Ever have those moments where you just want to jump out of your skin? It’s not unusual to have times where anxiety (or stress or whatever you want to call it) gets to the point that your mind or your body feels unbearable to live in. Since we are not reptiles, I’m guessing that skin-shedding is not an option. Here are a few things to try instead:

1.       Visualize a calm or safe place. Imagine a place that you have not been before. Close your eyes and picture yourself in your new surroundings. Use your five senses to experience this place. What do you see? What do you smell? Is there anything you taste? What do you hear? How does it feel to be here today? Take 5-10 minutes to be in this place and enjoy your surroundings. If your mind wanders (as it will), bring it back to this place.

2.       Focus on your out-breath. What do you do when someone says take a deep breath? You probably take in a big inhale. While this inhale is great to motivate us to move or engage in an activity, it might not help when you are trying to calm down. See what happens if you shift your focus to the out-breath and stay with it for a minute or two.

3.       What would you say to a friend? We can be our own worst critic. Is there something kind that you could say to a friend who was in the same situation as you. Resist the urge to fix things. See if you can stay with validation or with your feelings. Try offering yourself some self-compassion. A few words can make a big difference. Having trouble figuring out what to say? See if this exercise helps.

4.       Distract. What activities do you do that take your whole mind? Is one of those activities available to you right now? It might be exercising, doing the dishes, walking the dog, or watching a funny YouTube video (this one with cats is one of my favorites). See if there is something that you can do to give yourself a break from your current thoughts.
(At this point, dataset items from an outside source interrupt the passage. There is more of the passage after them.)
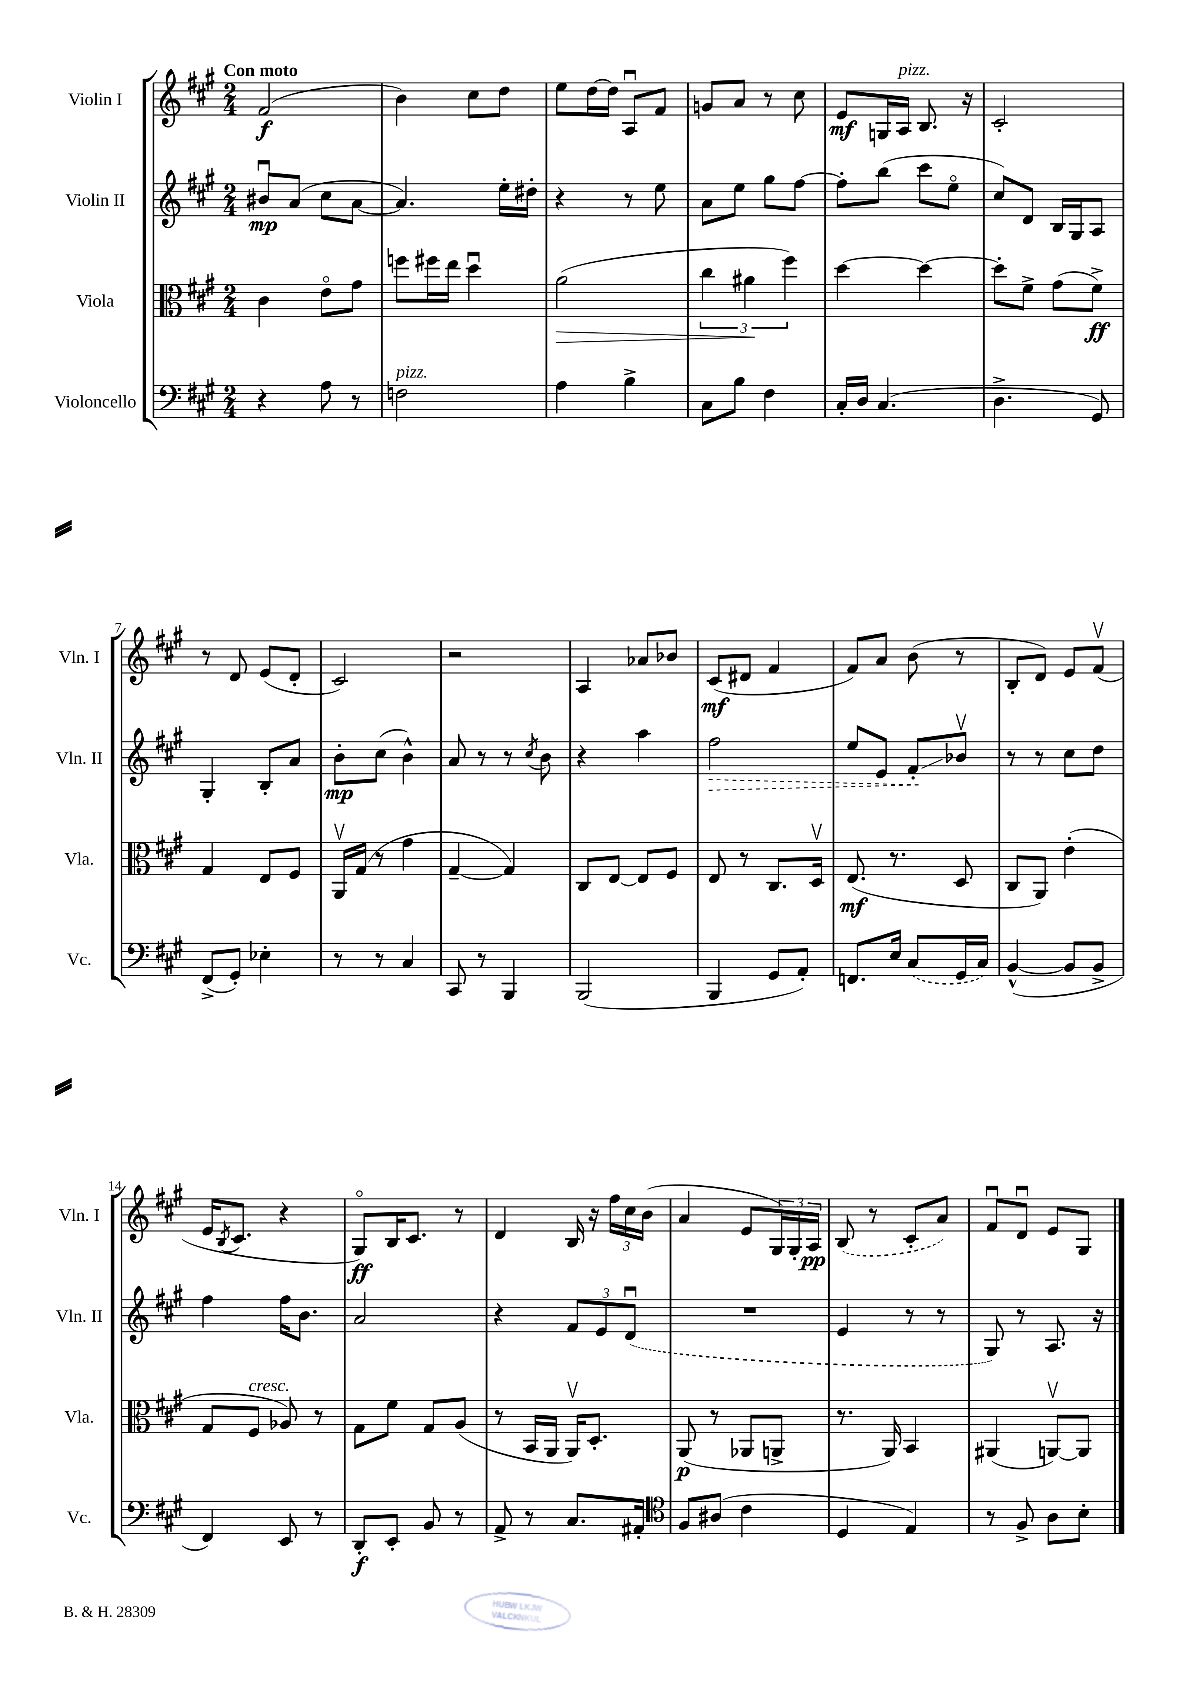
<<
\new StaffGroup <<
\new Staff = "s0" \with { instrumentName = "Violin I" shortInstrumentName = "Vln. I" } {
    \clef treble \key a \major \numericTimeSignature \time 2/4 \tempo "Con moto"
    fis'2\f( |
    b'4) cis''8 d''8 |
    e''8 d''16~ d''16 a8\downbow fis'8 |
    g'8 a'8 r8 cis''8 |
    e'8\mf g16 a16^\markup { \italic "pizz." } b8. r16 |
    cis'2-. |
    r8 d'8 e'8( d'8-. |
    cis'2) |
    r2 |
    a4 aes'8 bes'8 |
    cis'8\mf( dis'8 fis'4 |
    fis'8) a'8 b'8( r8 |
    b8-. d'8) e'8 fis'8\upbow( |
    e'16 \acciaccatura { b8 } cis'8. r4 |
    gis8\flageolet\ff) b16 cis'8. r8 |
    d'4 b16 r16 \tuplet 3/2 { fis''16 cis''16 b'16( } |
    a'4 e'8 \tuplet 3/2 { gis16) gis16-. a16\pp } |
    \once \slurDashed b8( r8 cis'8-. a'8) |
    fis'8\downbow d'8\downbow e'8 gis8 \bar "|." |
}
\new Staff = "s1" \with { instrumentName = "Violin II" shortInstrumentName = "Vln. II" } {
    \clef treble \key a \major \numericTimeSignature \time 2/4
    bis'8\downbow\mp a'8( cis''8 a'8~ |
    a'4.) e''16-. dis''16-. |
    r4 r8 e''8 |
    a'8 e''8 gis''8 fis''8~ |
    fis''8-. b''8( cis'''8 e''8\flageolet |
    cis''8) d'8 b16 gis16 a8 |
    gis4-. b8-. a'8 |
    b'8-.\mp cis''8( b'4-^) |
    a'8 r8 r8 \acciaccatura { cis''8 } b'8 |
    r4 a''4 |
    \once \override Hairpin.style = #'dashed-line fis''2\> |
    e''8 e'8 fis'8-.\glissando\! bes'8\upbow |
    r8 r8 cis''8 d''8 |
    fis''4 fis''16 b'8. |
    a'2 |
    r4 \tuplet 3/2 { fis'8 e'8 \once \slurDashed d'8\downbow( } |
    R2 |
    e'4 r8 r8 |
    gis8) r8 a8. r16 \bar "|." |
}
\new Staff = "s2" \with { instrumentName = "Viola" shortInstrumentName = "Vla." } {
    \clef alto \key a \major \numericTimeSignature \time 2/4
    cis'4 e'8\flageolet gis'8 |
    f''8 fis''16 e''16 d''4\downbow |
    a'2\>( |
    \tuplet 3/2 { cis''4 ais'4\! fis''4) } |
    d''4~ d''4~ |
    d''8-. fis'8-> gis'8( fis'8->\ff) |
    gis4 e8 fis8 |
    a,16\upbow gis16( r8 gis'4 |
    gis4~-- gis4) |
    cis8 e8~ e8 fis8 |
    e8 r8 cis8. d16\upbow |
    e8.\mf( r8. d8 |
    cis8 a,8) e'4-.( |
    gis8 fis8^\markup { \italic "cresc." } aes8) r8 |
    gis8 fis'8 gis8 a8( |
    r8 b,16 a,16 a,16\upbow) d8.-. |
    a,8\p( r8 aes,8 a,8-> |
    r8. a,16) b,4 |
    ais,4( a,8~\upbow) a,8 \bar "|." |
}
\new Staff = "s3" \with { instrumentName = "Violoncello" shortInstrumentName = "Vc." } {
    \clef bass \key a \major \numericTimeSignature \time 2/4
    r4 a8 r8 |
    f2^\markup { \italic "pizz." } |
    a4 b4-> |
    cis8 b8 fis4 |
    cis16-. d16 cis4.( |
    d4.-> gis,8) |
    fis,8->( gis,8-.) ees4-. |
    r8 r8 cis4 |
    cis,8 r8 b,,4 |
    b,,2( |
    b,,4 gis,8 a,8-.) |
    f,8. e16 \once \slurDashed cis8( gis,16 cis16) |
    b,4~-^( b,8 b,8-> |
    fis,4) e,8 r8 |
    d,8-.\f e,8-. b,8 r8 |
    a,8-> r8 cis8. ais,16-. |
    \clef tenor fis8 ais8( cis'4 |
    d4 e4) |
    r8 fis8-> a8 b8-. \bar "|." |
}
>>
>>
They will still be there to revisit when the time is right. But when things feel overwhelming, continuing to think about the topic often makes things feel worse rather than better.

5.       Practice being an observer. The great thing about emotions is that they come and go like waves. Anxiety, worry, and stress all behave this way. Take a few moments to focus on watching your thoughts pass. If you feel so inclined, close your eyes and imagine placing your thoughts on leaves floating on a river. Watch each leaf as it follows the water down the river and out of sight. Thoughts may continue to arise. Each time, place the thought on a leaf and let it float away.

While none of these activities take the place of therapy, they can be great options to use when you are feeling overwhelmed. I like to think of them like experiments. Each time you try one, see how it works and make note of it. Some may work better than others, and some may be the right activity for certain types of anxiety or stress and others may work better for other types. See what works for you.